Source records

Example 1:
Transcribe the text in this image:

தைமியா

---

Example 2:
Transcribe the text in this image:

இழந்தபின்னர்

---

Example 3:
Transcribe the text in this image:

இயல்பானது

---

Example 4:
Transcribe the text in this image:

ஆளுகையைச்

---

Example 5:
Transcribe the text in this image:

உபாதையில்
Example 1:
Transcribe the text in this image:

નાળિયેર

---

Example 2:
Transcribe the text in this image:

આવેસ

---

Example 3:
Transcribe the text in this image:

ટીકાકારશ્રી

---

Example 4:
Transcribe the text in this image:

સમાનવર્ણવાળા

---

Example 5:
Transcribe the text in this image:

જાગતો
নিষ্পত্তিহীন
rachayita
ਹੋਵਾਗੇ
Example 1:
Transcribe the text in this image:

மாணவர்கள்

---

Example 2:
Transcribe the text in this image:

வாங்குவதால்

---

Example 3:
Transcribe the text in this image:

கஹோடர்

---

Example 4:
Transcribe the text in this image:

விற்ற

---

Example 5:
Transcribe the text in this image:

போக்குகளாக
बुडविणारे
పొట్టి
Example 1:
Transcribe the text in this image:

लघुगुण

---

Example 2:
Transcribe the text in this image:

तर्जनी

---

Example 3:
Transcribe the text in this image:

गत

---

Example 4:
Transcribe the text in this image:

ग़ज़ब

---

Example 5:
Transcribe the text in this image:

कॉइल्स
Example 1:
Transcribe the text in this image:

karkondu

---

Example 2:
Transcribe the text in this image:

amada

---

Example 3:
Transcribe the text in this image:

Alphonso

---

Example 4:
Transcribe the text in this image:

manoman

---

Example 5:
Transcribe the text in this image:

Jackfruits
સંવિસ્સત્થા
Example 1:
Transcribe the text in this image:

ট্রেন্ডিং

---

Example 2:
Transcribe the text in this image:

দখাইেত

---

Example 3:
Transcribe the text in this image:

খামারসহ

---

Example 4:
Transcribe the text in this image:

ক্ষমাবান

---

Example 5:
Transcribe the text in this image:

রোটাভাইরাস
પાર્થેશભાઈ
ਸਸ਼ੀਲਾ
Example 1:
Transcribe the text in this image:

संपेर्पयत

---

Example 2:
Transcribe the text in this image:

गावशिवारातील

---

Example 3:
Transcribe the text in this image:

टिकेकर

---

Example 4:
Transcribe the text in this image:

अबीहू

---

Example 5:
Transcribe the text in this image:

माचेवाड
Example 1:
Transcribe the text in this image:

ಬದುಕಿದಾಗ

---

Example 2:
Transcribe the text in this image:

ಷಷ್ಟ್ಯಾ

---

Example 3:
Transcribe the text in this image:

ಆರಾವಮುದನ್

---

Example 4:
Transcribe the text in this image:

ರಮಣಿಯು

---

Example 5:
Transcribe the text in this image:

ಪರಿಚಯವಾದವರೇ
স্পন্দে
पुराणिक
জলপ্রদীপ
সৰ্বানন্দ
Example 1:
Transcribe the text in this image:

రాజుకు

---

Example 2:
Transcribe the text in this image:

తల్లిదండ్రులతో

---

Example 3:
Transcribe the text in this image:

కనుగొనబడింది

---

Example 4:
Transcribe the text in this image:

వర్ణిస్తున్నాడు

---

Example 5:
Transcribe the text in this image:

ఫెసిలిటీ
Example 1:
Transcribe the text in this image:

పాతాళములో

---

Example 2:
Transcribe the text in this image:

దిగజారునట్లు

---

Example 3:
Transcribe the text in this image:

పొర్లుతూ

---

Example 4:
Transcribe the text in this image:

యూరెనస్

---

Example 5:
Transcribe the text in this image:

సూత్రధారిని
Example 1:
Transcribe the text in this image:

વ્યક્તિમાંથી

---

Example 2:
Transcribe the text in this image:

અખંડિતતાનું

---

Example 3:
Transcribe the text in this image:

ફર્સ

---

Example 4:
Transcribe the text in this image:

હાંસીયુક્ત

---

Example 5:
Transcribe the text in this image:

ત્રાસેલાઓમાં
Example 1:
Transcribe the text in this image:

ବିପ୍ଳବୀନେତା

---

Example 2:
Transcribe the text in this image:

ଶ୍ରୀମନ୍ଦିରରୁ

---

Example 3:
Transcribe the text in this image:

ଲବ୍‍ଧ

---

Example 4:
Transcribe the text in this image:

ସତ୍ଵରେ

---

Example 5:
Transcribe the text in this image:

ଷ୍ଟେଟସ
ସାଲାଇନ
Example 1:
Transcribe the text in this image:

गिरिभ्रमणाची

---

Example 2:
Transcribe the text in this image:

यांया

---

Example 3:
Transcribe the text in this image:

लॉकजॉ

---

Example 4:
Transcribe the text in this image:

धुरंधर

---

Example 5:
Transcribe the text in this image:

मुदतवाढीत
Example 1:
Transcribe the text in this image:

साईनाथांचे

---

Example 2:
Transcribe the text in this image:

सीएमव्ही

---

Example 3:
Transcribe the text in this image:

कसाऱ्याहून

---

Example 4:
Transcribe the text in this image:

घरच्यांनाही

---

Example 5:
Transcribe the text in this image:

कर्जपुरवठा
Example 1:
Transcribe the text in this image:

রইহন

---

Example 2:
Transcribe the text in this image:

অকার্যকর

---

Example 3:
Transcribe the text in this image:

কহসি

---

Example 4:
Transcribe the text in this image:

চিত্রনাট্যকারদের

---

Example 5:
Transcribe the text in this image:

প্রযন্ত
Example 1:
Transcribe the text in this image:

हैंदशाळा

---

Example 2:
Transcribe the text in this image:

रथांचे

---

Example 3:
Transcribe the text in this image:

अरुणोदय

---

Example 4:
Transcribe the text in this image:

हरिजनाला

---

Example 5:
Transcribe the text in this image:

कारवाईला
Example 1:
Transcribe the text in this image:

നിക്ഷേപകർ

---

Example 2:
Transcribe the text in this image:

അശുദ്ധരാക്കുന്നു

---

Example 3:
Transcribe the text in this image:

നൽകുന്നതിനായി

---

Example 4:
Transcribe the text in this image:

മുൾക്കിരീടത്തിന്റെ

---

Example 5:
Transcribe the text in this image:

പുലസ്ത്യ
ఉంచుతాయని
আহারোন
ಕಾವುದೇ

Assignment
Copy the whole listing once more, exactly.

Written solution
Example 1:
Transcribe the text in this image:

தைமியா

---

Example 2:
Transcribe the text in this image:

இழந்தபின்னர்

---

Example 3:
Transcribe the text in this image:

இயல்பானது

---

Example 4:
Transcribe the text in this image:

ஆளுகையைச்

---

Example 5:
Transcribe the text in this image:

உபாதையில்
Example 1:
Transcribe the text in this image:

નાળિયેર

---

Example 2:
Transcribe the text in this image:

આવેસ

---

Example 3:
Transcribe the text in this image:

ટીકાકારશ્રી

---

Example 4:
Transcribe the text in this image:

સમાનવર્ણવાળા

---

Example 5:
Transcribe the text in this image:

જાગતો
নিষ্পত্তিহীন
rachayita
ਹੋਵਾਗੇ
Example 1:
Transcribe the text in this image:

மாணவர்கள்

---

Example 2:
Transcribe the text in this image:

வாங்குவதால்

---

Example 3:
Transcribe the text in this image:

கஹோடர்

---

Example 4:
Transcribe the text in this image:

விற்ற

---

Example 5:
Transcribe the text in this image:

போக்குகளாக
बुडविणारे
పొట్టి
Example 1:
Transcribe the text in this image:

लघुगुण

---

Example 2:
Transcribe the text in this image:

तर्जनी

---

Example 3:
Transcribe the text in this image:

गत

---

Example 4:
Transcribe the text in this image:

ग़ज़ब

---

Example 5:
Transcribe the text in this image:

कॉइल्स
Example 1:
Transcribe the text in this image:

karkondu

---

Example 2:
Transcribe the text in this image:

amada

---

Example 3:
Transcribe the text in this image:

Alphonso

---

Example 4:
Transcribe the text in this image:

manoman

---

Example 5:
Transcribe the text in this image:

Jackfruits
સંવિસ્સત્થા
Example 1:
Transcribe the text in this image:

ট্রেন্ডিং

---

Example 2:
Transcribe the text in this image:

দখাইেত

---

Example 3:
Transcribe the text in this image:

খামারসহ

---

Example 4:
Transcribe the text in this image:

ক্ষমাবান

---

Example 5:
Transcribe the text in this image:

রোটাভাইরাস
પાર્થેશભાઈ
ਸਸ਼ੀਲਾ
Example 1:
Transcribe the text in this image:

संपेर्पयत

---

Example 2:
Transcribe the text in this image:

गावशिवारातील

---

Example 3:
Transcribe the text in this image:

टिकेकर

---

Example 4:
Transcribe the text in this image:

अबीहू

---

Example 5:
Transcribe the text in this image:

माचेवाड
Example 1:
Transcribe the text in this image:

ಬದುಕಿದಾಗ

---

Example 2:
Transcribe the text in this image:

ಷಷ್ಟ್ಯಾ

---

Example 3:
Transcribe the text in this image:

ಆರಾವಮುದನ್

---

Example 4:
Transcribe the text in this image:

ರಮಣಿಯು

---

Example 5:
Transcribe the text in this image:

ಪರಿಚಯವಾದವರೇ
স্পন্দে
पुराणिक
জলপ্রদীপ
সৰ্বানন্দ
Example 1:
Transcribe the text in this image:

రాజుకు

---

Example 2:
Transcribe the text in this image:

తల్లిదండ్రులతో

---

Example 3:
Transcribe the text in this image:

కనుగొనబడింది

---

Example 4:
Transcribe the text in this image:

వర్ణిస్తున్నాడు

---

Example 5:
Transcribe the text in this image:

ఫెసిలిటీ
Example 1:
Transcribe the text in this image:

పాతాళములో

---

Example 2:
Transcribe the text in this image:

దిగజారునట్లు

---

Example 3:
Transcribe the text in this image:

పొర్లుతూ

---

Example 4:
Transcribe the text in this image:

యూరెనస్

---

Example 5:
Transcribe the text in this image:

సూత్రధారిని
Example 1:
Transcribe the text in this image:

વ્યક્તિમાંથી

---

Example 2:
Transcribe the text in this image:

અખંડિતતાનું

---

Example 3:
Transcribe the text in this image:

ફર્સ

---

Example 4:
Transcribe the text in this image:

હાંસીયુક્ત

---

Example 5:
Transcribe the text in this image:

ત્રાસેલાઓમાં
Example 1:
Transcribe the text in this image:

ବିପ୍ଳବୀନେତା

---

Example 2:
Transcribe the text in this image:

ଶ୍ରୀମନ୍ଦିରରୁ

---

Example 3:
Transcribe the text in this image:

ଲବ୍‍ଧ

---

Example 4:
Transcribe the text in this image:

ସତ୍ଵରେ

---

Example 5:
Transcribe the text in this image:

ଷ୍ଟେଟସ
ସାଲାଇନ
Example 1:
Transcribe the text in this image:

गिरिभ्रमणाची

---

Example 2:
Transcribe the text in this image:

यांया

---

Example 3:
Transcribe the text in this image:

लॉकजॉ

---

Example 4:
Transcribe the text in this image:

धुरंधर

---

Example 5:
Transcribe the text in this image:

मुदतवाढीत
Example 1:
Transcribe the text in this image:

साईनाथांचे

---

Example 2:
Transcribe the text in this image:

सीएमव्ही

---

Example 3:
Transcribe the text in this image:

कसाऱ्याहून

---

Example 4:
Transcribe the text in this image:

घरच्यांनाही

---

Example 5:
Transcribe the text in this image:

कर्जपुरवठा
Example 1:
Transcribe the text in this image:

রইহন

---

Example 2:
Transcribe the text in this image:

অকার্যকর

---

Example 3:
Transcribe the text in this image:

কহসি

---

Example 4:
Transcribe the text in this image:

চিত্রনাট্যকারদের

---

Example 5:
Transcribe the text in this image:

প্রযন্ত
Example 1:
Transcribe the text in this image:

हैंदशाळा

---

Example 2:
Transcribe the text in this image:

रथांचे

---

Example 3:
Transcribe the text in this image:

अरुणोदय

---

Example 4:
Transcribe the text in this image:

हरिजनाला

---

Example 5:
Transcribe the text in this image:

कारवाईला
Example 1:
Transcribe the text in this image:

നിക്ഷേപകർ

---

Example 2:
Transcribe the text in this image:

അശുദ്ധരാക്കുന്നു

---

Example 3:
Transcribe the text in this image:

നൽകുന്നതിനായി

---

Example 4:
Transcribe the text in this image:

മുൾക്കിരീടത്തിന്റെ

---

Example 5:
Transcribe the text in this image:

പുലസ്ത്യ
ఉంచుతాయని
আহারোন
ಕಾವುದೇ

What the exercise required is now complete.